Robust profitability and margins
Adjusted pro forma operating EBITDA rose 11% year-over-year to $1.4 billion for FY2025, yielding an adjusted pro forma operating EBITDA margin of 29.5%.
Earnings and cash generation
Adjusted pro forma EPS for FY2025 was $3.35, up 12% year-over-year. The company generated $706 million of adjusted pro forma free cash flow for the year (about 15% of net sales) and ended the year with cash >$900 million.
Segment outperformance — Interconnect Solutions (ICS)
ICS delivered organic sales growth of 12% (net sales $2.1 billion). Key subcomponents — advanced packaging, advanced interconnects and thermal management — each grew more than 20% in 2025 and drove 175 basis points of year-over-year margin expansion for the segment.
Solid performance in Semiconductor Technologies
Semiconductor Technologies segment grew organic sales 8% in 2025, with advanced logic and high-bandwidth memory businesses growing in the mid-teens and continued improvement in mature nodes and NAND.
Product and design wins / technology leadership
Company launched the Emblem CMP pad platform for N3/N2 logic and HBM3/HBM4 and reported strong customer feedback. Qnity secured Process of Record (POR) wins across every line of business in 2025, indicating multi-year commercial scaling potential.
Capital allocation and balance sheet flexibility
Board approved a $500 million share repurchase authorization, the company declared a dividend, and net leverage stood at ~2.2x (well below the <3.0x target), providing flexibility for buybacks, selective M&A or debt paydown.
2026 financial guidance
Full-year 2026 guidance: net sales of $4.97 billion to $5.17 billion, adjusted operating EBITDA of $1.465 billion to $1.575 billion, adjusted EPS $3.55 to $3.95, and adjusted free cash flow $450 million to $550 million. Q1 2026 expected sequential net sales growth in the high single digits.

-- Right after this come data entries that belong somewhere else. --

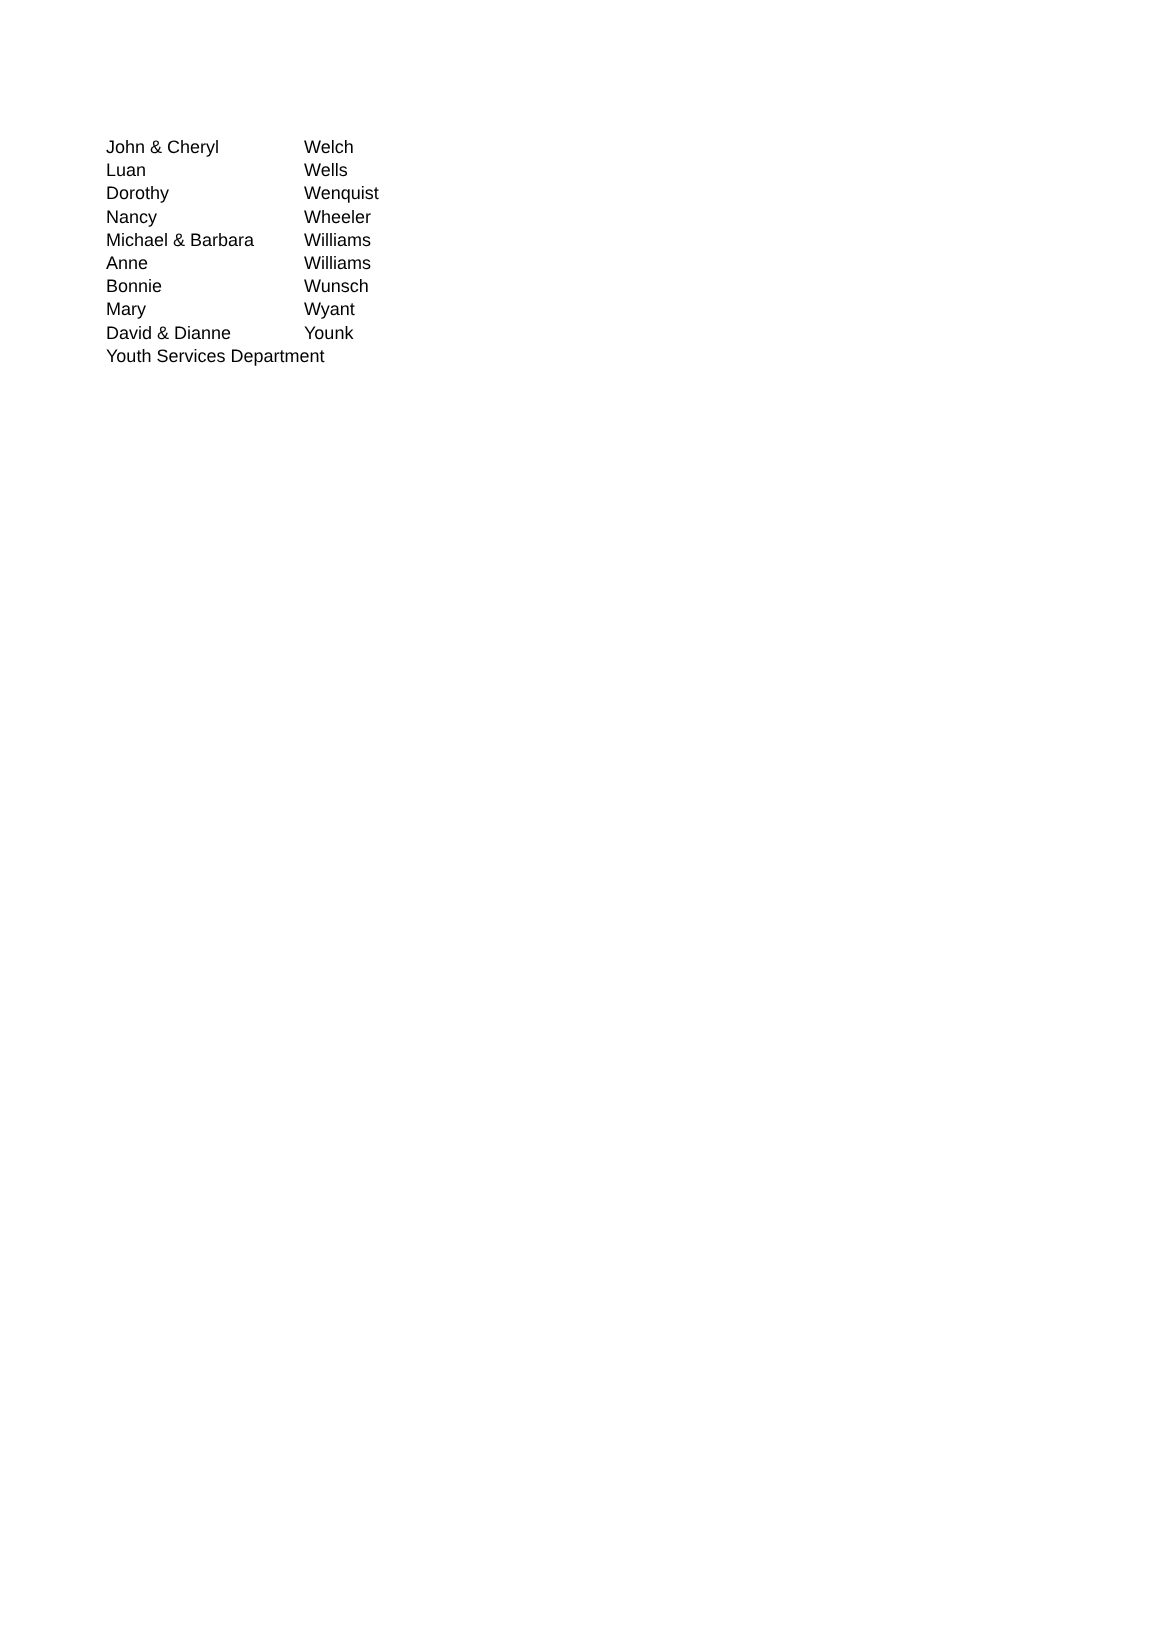| John & Cheryl | Welch |
| Luan | Wells |
| Dorothy | Wenquist |
| Nancy | Wheeler |
| Michael & Barbara | Williams |
| Anne | Williams |
| Bonnie | Wunsch |
| Mary | Wyant |
| David & Dianne | Younk |
| Youth Services Department | |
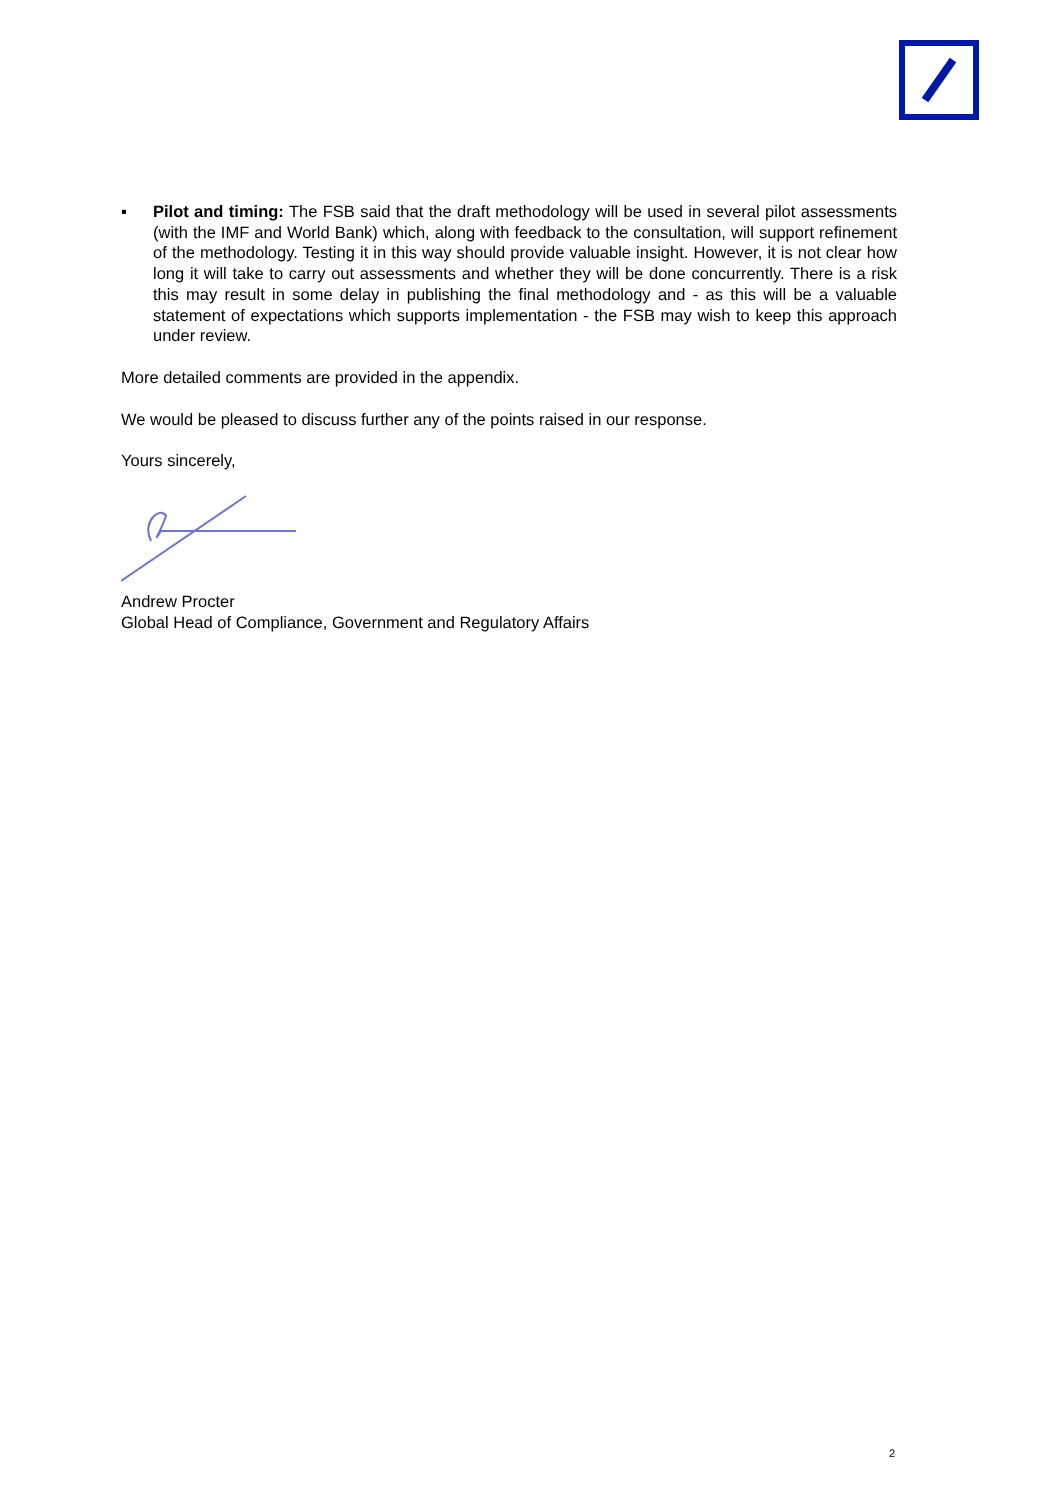▪ Pilot and timing: The FSB said that the draft methodology will be used in several pilot assessments (with the IMF and World Bank) which, along with feedback to the consultation, will support refinement of the methodology. Testing it in this way should provide valuable insight. However, it is not clear how long it will take to carry out assessments and whether they will be done concurrently. There is a risk this may result in some delay in publishing the final methodology and - as this will be a valuable statement of expectations which supports implementation - the FSB may wish to keep this approach under review.
More detailed comments are provided in the appendix.
We would be pleased to discuss further any of the points raised in our response.
Yours sincerely,
Andrew Procter
Global Head of Compliance, Government and Regulatory Affairs
2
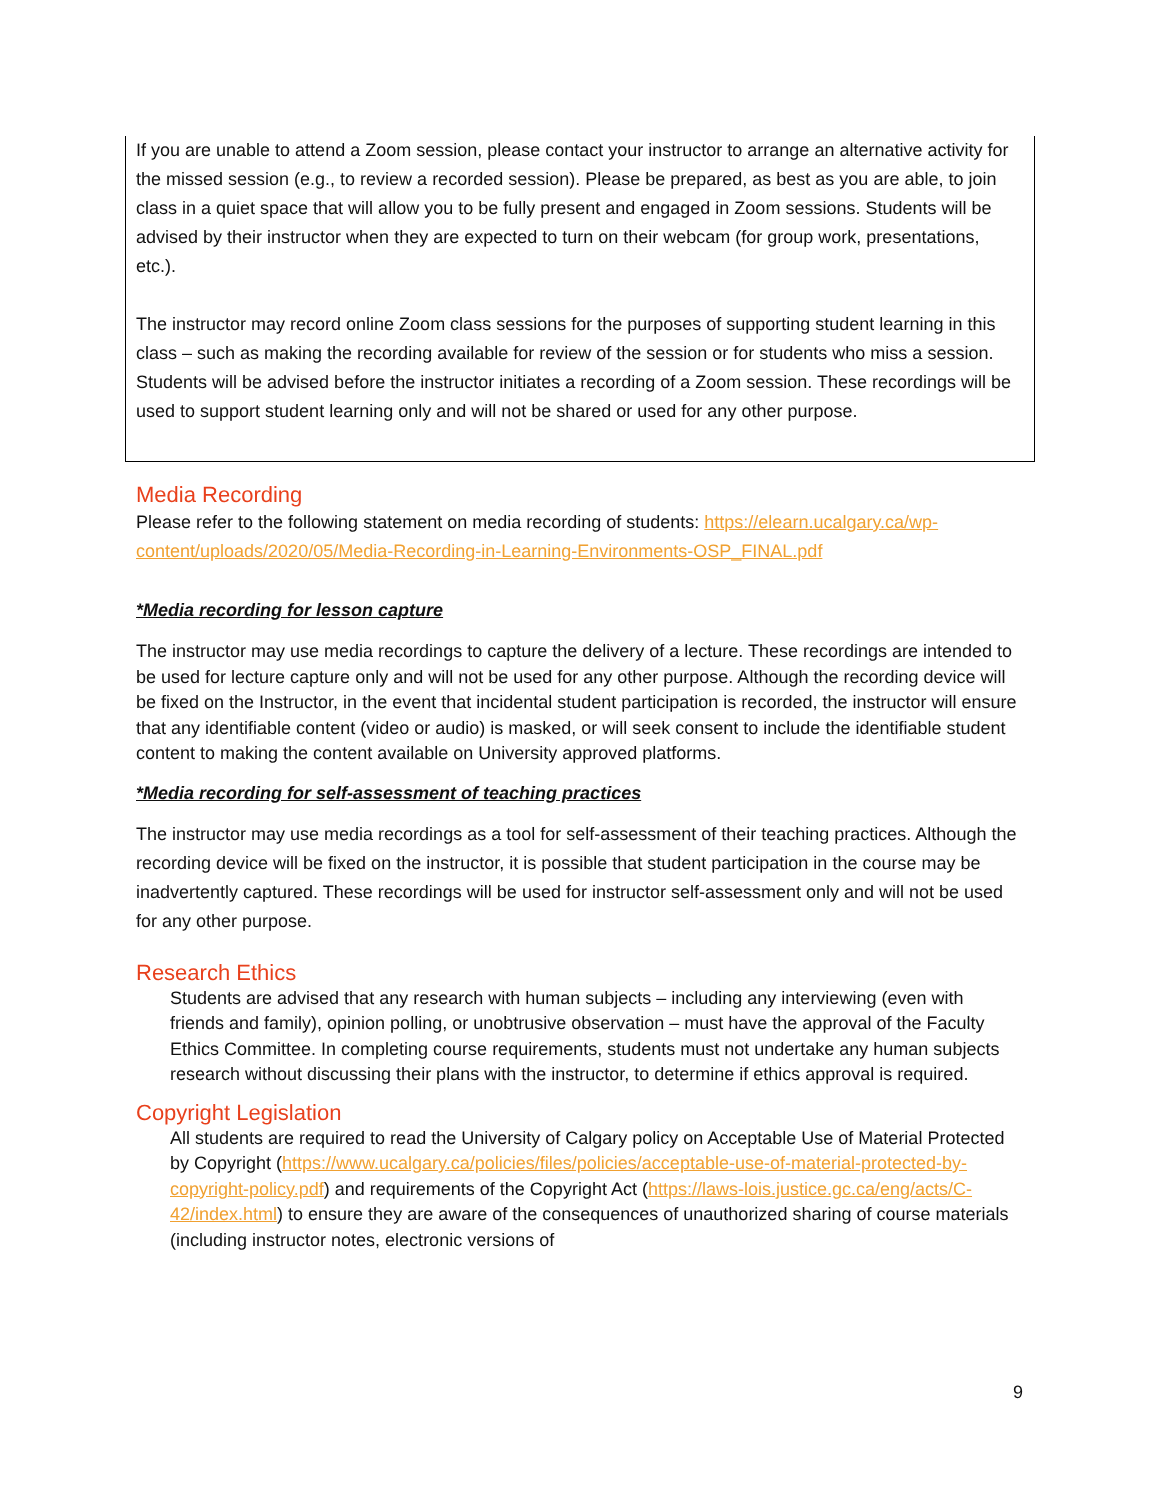If you are unable to attend a Zoom session, please contact your instructor to arrange an alternative activity for the missed session (e.g., to review a recorded session). Please be prepared, as best as you are able, to join class in a quiet space that will allow you to be fully present and engaged in Zoom sessions. Students will be advised by their instructor when they are expected to turn on their webcam (for group work, presentations, etc.).
The instructor may record online Zoom class sessions for the purposes of supporting student learning in this class – such as making the recording available for review of the session or for students who miss a session. Students will be advised before the instructor initiates a recording of a Zoom session. These recordings will be used to support student learning only and will not be shared or used for any other purpose.
Media Recording
Please refer to the following statement on media recording of students: https://elearn.ucalgary.ca/wp-content/uploads/2020/05/Media-Recording-in-Learning-Environments-OSP_FINAL.pdf
*Media recording for lesson capture
The instructor may use media recordings to capture the delivery of a lecture. These recordings are intended to be used for lecture capture only and will not be used for any other purpose. Although the recording device will be fixed on the Instructor, in the event that incidental student participation is recorded, the instructor will ensure that any identifiable content (video or audio) is masked, or will seek consent to include the identifiable student content to making the content available on University approved platforms.
*Media recording for self-assessment of teaching practices
The instructor may use media recordings as a tool for self-assessment of their teaching practices. Although the recording device will be fixed on the instructor, it is possible that student participation in the course may be inadvertently captured. These recordings will be used for instructor self-assessment only and will not be used for any other purpose.
Research Ethics
Students are advised that any research with human subjects – including any interviewing (even with friends and family), opinion polling, or unobtrusive observation – must have the approval of the Faculty Ethics Committee. In completing course requirements, students must not undertake any human subjects research without discussing their plans with the instructor, to determine if ethics approval is required.
Copyright Legislation
All students are required to read the University of Calgary policy on Acceptable Use of Material Protected by Copyright (https://www.ucalgary.ca/policies/files/policies/acceptable-use-of-material-protected-by-copyright-policy.pdf) and requirements of the Copyright Act (https://laws-lois.justice.gc.ca/eng/acts/C-42/index.html) to ensure they are aware of the consequences of unauthorized sharing of course materials (including instructor notes, electronic versions of
9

Transformation program to improve margins
Announced a multiyear transformation plan expected to deliver ~$100 million EBITDA run-rate benefit by end of 2028 (with ~$140 million of one-time costs over the next 2–3 years) focused on commercial/innovation excellence, productivity/quality (including automation & tailored AI), and local-for-local optimization.